Présentez toutes ces lignes sous forme de tableau Markdown à deux colonnes, « Numéro » pour le rang de chaque ligne et « Ligne » pour son texte, sans y reporter les lignes vides.

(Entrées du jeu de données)
******************************

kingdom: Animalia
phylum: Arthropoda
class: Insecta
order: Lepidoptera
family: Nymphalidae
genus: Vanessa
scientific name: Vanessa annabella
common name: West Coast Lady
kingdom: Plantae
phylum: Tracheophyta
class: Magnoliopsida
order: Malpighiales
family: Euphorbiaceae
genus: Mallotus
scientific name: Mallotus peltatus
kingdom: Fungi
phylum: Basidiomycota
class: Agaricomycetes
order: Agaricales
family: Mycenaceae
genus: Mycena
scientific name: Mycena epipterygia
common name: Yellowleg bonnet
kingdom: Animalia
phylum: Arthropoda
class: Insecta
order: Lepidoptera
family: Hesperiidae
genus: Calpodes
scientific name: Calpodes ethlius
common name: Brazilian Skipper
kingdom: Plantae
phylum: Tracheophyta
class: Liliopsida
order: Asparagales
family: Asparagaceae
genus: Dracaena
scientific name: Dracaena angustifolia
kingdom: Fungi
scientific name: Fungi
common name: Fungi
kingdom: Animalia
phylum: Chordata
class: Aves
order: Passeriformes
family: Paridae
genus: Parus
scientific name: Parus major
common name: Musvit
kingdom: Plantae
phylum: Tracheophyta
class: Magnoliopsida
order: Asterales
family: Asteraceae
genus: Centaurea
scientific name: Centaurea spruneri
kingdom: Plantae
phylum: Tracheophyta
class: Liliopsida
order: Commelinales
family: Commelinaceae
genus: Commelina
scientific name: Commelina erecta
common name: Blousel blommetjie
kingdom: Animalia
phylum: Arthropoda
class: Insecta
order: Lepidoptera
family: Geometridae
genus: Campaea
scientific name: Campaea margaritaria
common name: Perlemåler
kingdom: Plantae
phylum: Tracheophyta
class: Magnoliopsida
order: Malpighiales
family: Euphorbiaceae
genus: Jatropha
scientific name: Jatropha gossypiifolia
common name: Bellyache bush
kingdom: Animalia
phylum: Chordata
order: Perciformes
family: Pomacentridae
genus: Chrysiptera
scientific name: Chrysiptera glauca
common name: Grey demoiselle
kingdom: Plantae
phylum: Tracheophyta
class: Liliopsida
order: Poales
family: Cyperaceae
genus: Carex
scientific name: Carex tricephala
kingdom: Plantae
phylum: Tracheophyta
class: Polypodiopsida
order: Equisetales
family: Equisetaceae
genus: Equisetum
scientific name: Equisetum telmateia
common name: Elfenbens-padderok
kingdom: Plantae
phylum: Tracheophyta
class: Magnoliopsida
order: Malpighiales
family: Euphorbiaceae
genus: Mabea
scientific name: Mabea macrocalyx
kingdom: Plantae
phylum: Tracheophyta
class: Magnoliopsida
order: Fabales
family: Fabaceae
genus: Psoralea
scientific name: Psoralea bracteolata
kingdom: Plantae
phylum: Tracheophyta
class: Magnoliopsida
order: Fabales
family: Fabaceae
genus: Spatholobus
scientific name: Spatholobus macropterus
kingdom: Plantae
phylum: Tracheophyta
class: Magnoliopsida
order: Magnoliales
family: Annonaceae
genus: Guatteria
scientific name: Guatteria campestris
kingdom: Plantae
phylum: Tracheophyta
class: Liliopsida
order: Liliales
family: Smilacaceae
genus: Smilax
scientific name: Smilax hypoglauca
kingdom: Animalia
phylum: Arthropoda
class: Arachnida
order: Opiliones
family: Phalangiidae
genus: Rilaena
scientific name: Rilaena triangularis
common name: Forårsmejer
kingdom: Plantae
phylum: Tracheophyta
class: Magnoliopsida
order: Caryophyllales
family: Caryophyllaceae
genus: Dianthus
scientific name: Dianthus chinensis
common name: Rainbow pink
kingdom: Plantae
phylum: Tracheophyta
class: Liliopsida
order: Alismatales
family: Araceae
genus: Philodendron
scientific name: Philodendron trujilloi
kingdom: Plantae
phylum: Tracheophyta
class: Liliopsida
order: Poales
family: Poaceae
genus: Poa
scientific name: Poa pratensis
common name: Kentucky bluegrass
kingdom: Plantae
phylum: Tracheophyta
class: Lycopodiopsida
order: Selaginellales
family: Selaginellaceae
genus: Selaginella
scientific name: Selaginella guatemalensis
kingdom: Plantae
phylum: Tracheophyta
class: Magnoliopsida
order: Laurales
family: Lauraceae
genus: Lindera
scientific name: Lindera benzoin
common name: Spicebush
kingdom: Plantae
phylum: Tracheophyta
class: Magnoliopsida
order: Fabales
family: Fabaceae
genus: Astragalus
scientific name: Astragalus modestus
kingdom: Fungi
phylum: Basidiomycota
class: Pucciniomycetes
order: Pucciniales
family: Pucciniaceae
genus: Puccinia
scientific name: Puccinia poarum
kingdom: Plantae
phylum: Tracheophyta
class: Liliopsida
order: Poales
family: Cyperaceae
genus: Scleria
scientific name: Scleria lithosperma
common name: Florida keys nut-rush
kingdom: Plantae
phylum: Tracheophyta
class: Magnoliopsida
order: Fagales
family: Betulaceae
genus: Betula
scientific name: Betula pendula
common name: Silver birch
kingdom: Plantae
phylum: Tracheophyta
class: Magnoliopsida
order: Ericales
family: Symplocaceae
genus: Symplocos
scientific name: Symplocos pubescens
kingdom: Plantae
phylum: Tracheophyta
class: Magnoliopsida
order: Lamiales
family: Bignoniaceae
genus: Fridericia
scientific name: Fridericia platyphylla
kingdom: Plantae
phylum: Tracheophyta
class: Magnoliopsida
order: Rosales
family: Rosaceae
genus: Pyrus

******************************

■ **RÉSULTAT**:
| Numéro | Ligne |
|---|---|
| 1 | kingdom: Animalia |
| 2 | phylum: Arthropoda |
| 3 | class: Insecta |
| 4 | order: Lepidoptera |
| 5 | family: Nymphalidae |
| 6 | genus: Vanessa |
| 7 | scientific name: Vanessa annabella |
| 8 | common name: West Coast Lady |
| 9 | kingdom: Plantae |
| 10 | phylum: Tracheophyta |
| 11 | class: Magnoliopsida |
| 12 | order: Malpighiales |
| 13 | family: Euphorbiaceae |
| 14 | genus: Mallotus |
| 15 | scientific name: Mallotus peltatus |
| 16 | kingdom: Fungi |
| 17 | phylum: Basidiomycota |
| 18 | class: Agaricomycetes |
| 19 | order: Agaricales |
| 20 | family: Mycenaceae |
| 21 | genus: Mycena |
| 22 | scientific name: Mycena epipterygia |
| 23 | common name: Yellowleg bonnet |
| 24 | kingdom: Animalia |
| 25 | phylum: Arthropoda |
| 26 | class: Insecta |
| 27 | order: Lepidoptera |
| 28 | family: Hesperiidae |
| 29 | genus: Calpodes |
| 30 | scientific name: Calpodes ethlius |
| 31 | common name: Brazilian Skipper |
| 32 | kingdom: Plantae |
| 33 | phylum: Tracheophyta |
| 34 | class: Liliopsida |
| 35 | order: Asparagales |
| 36 | family: Asparagaceae |
| 37 | genus: Dracaena |
| 38 | scientific name: Dracaena angustifolia |
| 39 | kingdom: Fungi |
| 40 | scientific name: Fungi |
| 41 | common name: Fungi |
| 42 | kingdom: Animalia |
| 43 | phylum: Chordata |
| 44 | class: Aves |
| 45 | order: Passeriformes |
| 46 | family: Paridae |
| 47 | genus: Parus |
| 48 | scientific name: Parus major |
| 49 | common name: Musvit |
| 50 | kingdom: Plantae |
| 51 | phylum: Tracheophyta |
| 52 | class: Magnoliopsida |
| 53 | order: Asterales |
| 54 | family: Asteraceae |
| 55 | genus: Centaurea |
| 56 | scientific name: Centaurea spruneri |
| 57 | kingdom: Plantae |
| 58 | phylum: Tracheophyta |
| 59 | class: Liliopsida |
| 60 | order: Commelinales |
| 61 | family: Commelinaceae |
| 62 | genus: Commelina |
| 63 | scientific name: Commelina erecta |
| 64 | common name: Blousel blommetjie |
| 65 | kingdom: Animalia |
| 66 | phylum: Arthropoda |
| 67 | class: Insecta |
| 68 | order: Lepidoptera |
| 69 | family: Geometridae |
| 70 | genus: Campaea |
| 71 | scientific name: Campaea margaritaria |
| 72 | common name: Perlemåler |
| 73 | kingdom: Plantae |
| 74 | phylum: Tracheophyta |
| 75 | class: Magnoliopsida |
| 76 | order: Malpighiales |
| 77 | family: Euphorbiaceae |
| 78 | genus: Jatropha |
| 79 | scientific name: Jatropha gossypiifolia |
| 80 | common name: Bellyache bush |
| 81 | kingdom: Animalia |
| 82 | phylum: Chordata |
| 83 | order: Perciformes |
| 84 | family: Pomacentridae |
| 85 | genus: Chrysiptera |
| 86 | scientific name: Chrysiptera glauca |
| 87 | common name: Grey demoiselle |
| 88 | kingdom: Plantae |
| 89 | phylum: Tracheophyta |
| 90 | class: Liliopsida |
| 91 | order: Poales |
| 92 | family: Cyperaceae |
| 93 | genus: Carex |
| 94 | scientific name: Carex tricephala |
| 95 | kingdom: Plantae |
| 96 | phylum: Tracheophyta |
| 97 | class: Polypodiopsida |
| 98 | order: Equisetales |
| 99 | family: Equisetaceae |
| 100 | genus: Equisetum |
| 101 | scientific name: Equisetum telmateia |
| 102 | common name: Elfenbens-padderok |
| 103 | kingdom: Plantae |
| 104 | phylum: Tracheophyta |
| 105 | class: Magnoliopsida |
| 106 | order: Malpighiales |
| 107 | family: Euphorbiaceae |
| 108 | genus: Mabea |
| 109 | scientific name: Mabea macrocalyx |
| 110 | kingdom: Plantae |
| 111 | phylum: Tracheophyta |
| 112 | class: Magnoliopsida |
| 113 | order: Fabales |
| 114 | family: Fabaceae |
| 115 | genus: Psoralea |
| 116 | scientific name: Psoralea bracteolata |
| 117 | kingdom: Plantae |
| 118 | phylum: Tracheophyta |
| 119 | class: Magnoliopsida |
| 120 | order: Fabales |
| 121 | family: Fabaceae |
| 122 | genus: Spatholobus |
| 123 | scientific name: Spatholobus macropterus |
| 124 | kingdom: Plantae |
| 125 | phylum: Tracheophyta |
| 126 | class: Magnoliopsida |
| 127 | order: Magnoliales |
| 128 | family: Annonaceae |
| 129 | genus: Guatteria |
| 130 | scientific name: Guatteria campestris |
| 131 | kingdom: Plantae |
| 132 | phylum: Tracheophyta |
| 133 | class: Liliopsida |
| 134 | order: Liliales |
| 135 | family: Smilacaceae |
| 136 | genus: Smilax |
| 137 | scientific name: Smilax hypoglauca |
| 138 | kingdom: Animalia |
| 139 | phylum: Arthropoda |
| 140 | class: Arachnida |
| 141 | order: Opiliones |
| 142 | family: Phalangiidae |
| 143 | genus: Rilaena |
| 144 | scientific name: Rilaena triangularis |
| 145 | common name: Forårsmejer |
| 146 | kingdom: Plantae |
| 147 | phylum: Tracheophyta |
| 148 | class: Magnoliopsida |
| 149 | order: Caryophyllales |
| 150 | family: Caryophyllaceae |
| 151 | genus: Dianthus |
| 152 | scientific name: Dianthus chinensis |
| 153 | common name: Rainbow pink |
| 154 | kingdom: Plantae |
| 155 | phylum: Tracheophyta |
| 156 | class: Liliopsida |
| 157 | order: Alismatales |
| 158 | family: Araceae |
| 159 | genus: Philodendron |
| 160 | scientific name: Philodendron trujilloi |
| 161 | kingdom: Plantae |
| 162 | phylum: Tracheophyta |
| 163 | class: Liliopsida |
| 164 | order: Poales |
| 165 | family: Poaceae |
| 166 | genus: Poa |
| 167 | scientific name: Poa pratensis |
| 168 | common name: Kentucky bluegrass |
| 169 | kingdom: Plantae |
| 170 | phylum: Tracheophyta |
| 171 | class: Lycopodiopsida |
| 172 | order: Selaginellales |
| 173 | family: Selaginellaceae |
| 174 | genus: Selaginella |
| 175 | scientific name: Selaginella guatemalensis |
| 176 | kingdom: Plantae |
| 177 | phylum: Tracheophyta |
| 178 | class: Magnoliopsida |
| 179 | order: Laurales |
| 180 | family: Lauraceae |
| 181 | genus: Lindera |
| 182 | scientific name: Lindera benzoin |
| 183 | common name: Spicebush |
| 184 | kingdom: Plantae |
| 185 | phylum: Tracheophyta |
| 186 | class: Magnoliopsida |
| 187 | order: Fabales |
| 188 | family: Fabaceae |
| 189 | genus: Astragalus |
| 190 | scientific name: Astragalus modestus |
| 191 | kingdom: Fungi |
| 192 | phylum: Basidiomycota |
| 193 | class: Pucciniomycetes |
| 194 | order: Pucciniales |
| 195 | family: Pucciniaceae |
| 196 | genus: Puccinia |
| 197 | scientific name: Puccinia poarum |
| 198 | kingdom: Plantae |
| 199 | phylum: Tracheophyta |
| 200 | class: Liliopsida |
| 201 | order: Poales |
| 202 | family: Cyperaceae |
| 203 | genus: Scleria |
| 204 | scientific name: Scleria lithosperma |
| 205 | common name: Florida keys nut-rush |
| 206 | kingdom: Plantae |
| 207 | phylum: Tracheophyta |
| 208 | class: Magnoliopsida |
| 209 | order: Fagales |
| 210 | family: Betulaceae |
| 211 | genus: Betula |
| 212 | scientific name: Betula pendula |
| 213 | common name: Silver birch |
| 214 | kingdom: Plantae |
| 215 | phylum: Tracheophyta |
| 216 | class: Magnoliopsida |
| 217 | order: Ericales |
| 218 | family: Symplocaceae |
| 219 | genus: Symplocos |
| 220 | scientific name: Symplocos pubescens |
| 221 | kingdom: Plantae |
| 222 | phylum: Tracheophyta |
| 223 | class: Magnoliopsida |
| 224 | order: Lamiales |
| 225 | family: Bignoniaceae |
| 226 | genus: Fridericia |
| 227 | scientific name: Fridericia platyphylla |
| 228 | kingdom: Plantae |
| 229 | phylum: Tracheophyta |
| 230 | class: Magnoliopsida |
| 231 | order: Rosales |
| 232 | family: Rosaceae |
| 233 | genus: Pyrus |